[RECORD SET — start]

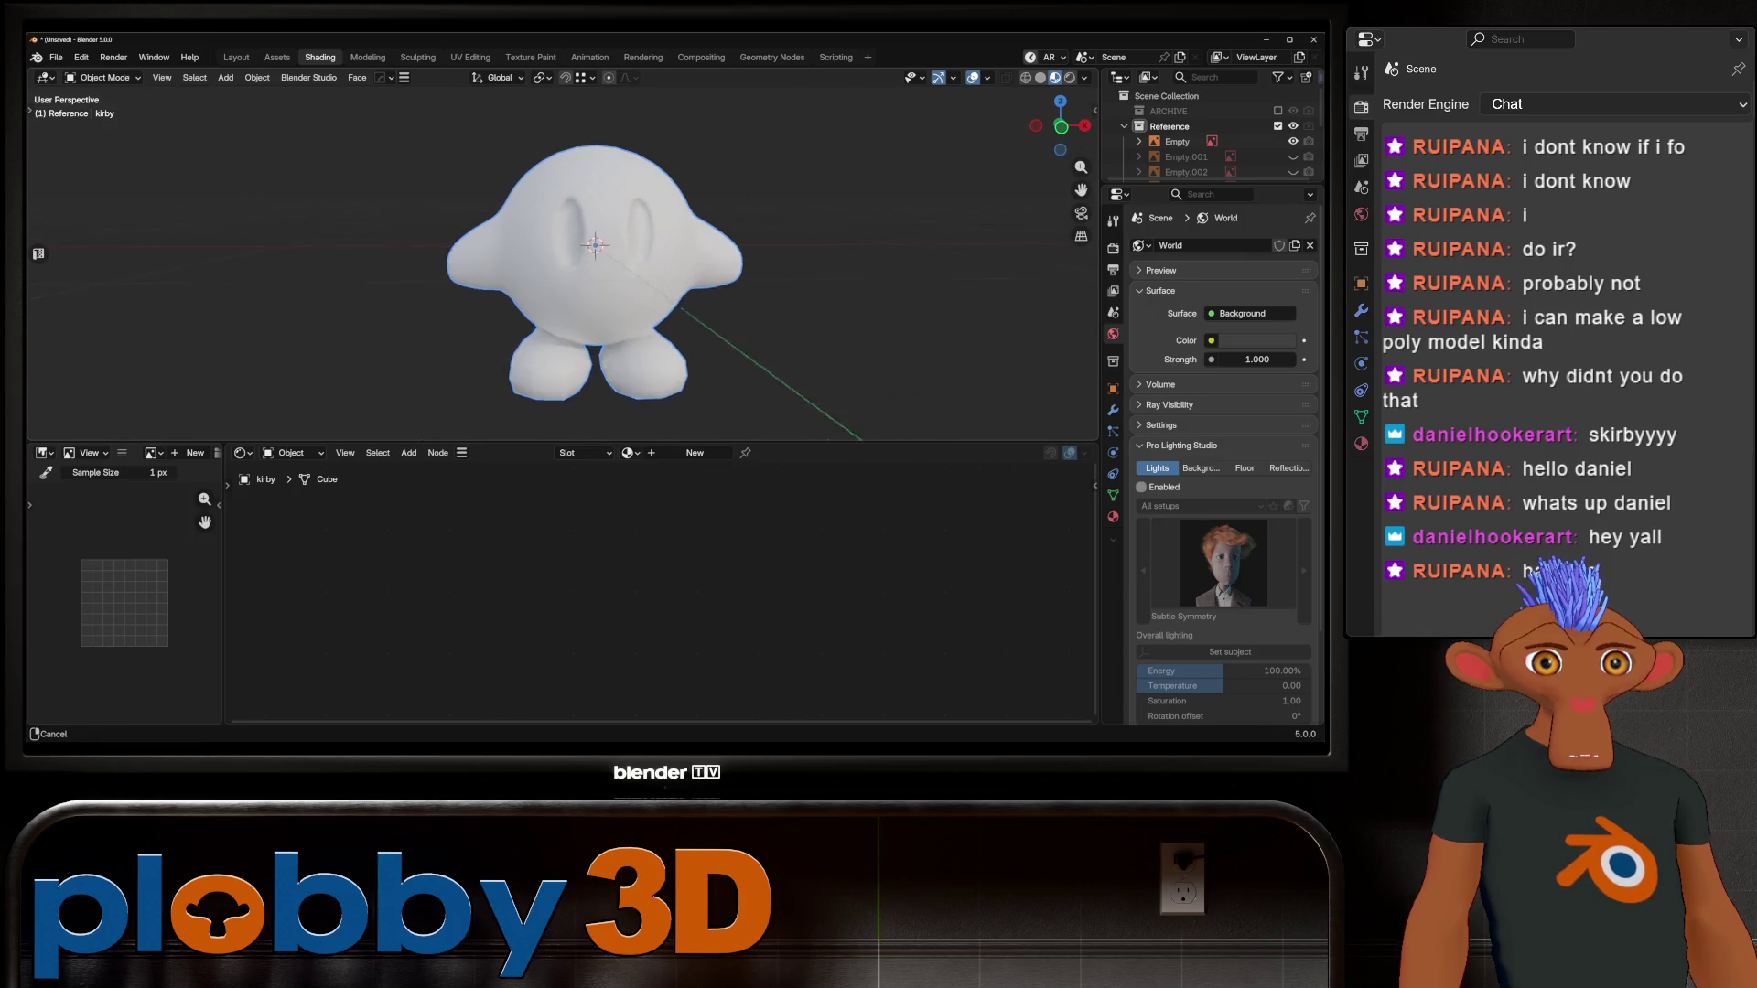
pyautogui.moveTo(595, 256); pyautogui.dragTo(512, 275, button='middle')
pyautogui.scroll(3, 595, 256)
pyautogui.press('Tab')
pyautogui.scroll(3, 594, 256)
# Step: Select the faces of both eye sockets and inset them
pyautogui.click(538, 290)
pyautogui.keyDown('ctrl'); pyautogui.click(636, 224); pyautogui.keyUp('ctrl')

[RECORD SET — finish]

» **WHAT NEEDS TO BE DONE**:
An exact copy of the entries, minus the pictures, is what's needed here.

» **WRITTEN SOLUTION**:
pyautogui.moveTo(595, 256); pyautogui.dragTo(512, 275, button='middle')
pyautogui.scroll(3, 595, 256)
pyautogui.press('Tab')
pyautogui.scroll(3, 594, 256)
# Step: Select the faces of both eye sockets and inset them
pyautogui.click(538, 290)
pyautogui.keyDown('ctrl'); pyautogui.click(636, 224); pyautogui.keyUp('ctrl')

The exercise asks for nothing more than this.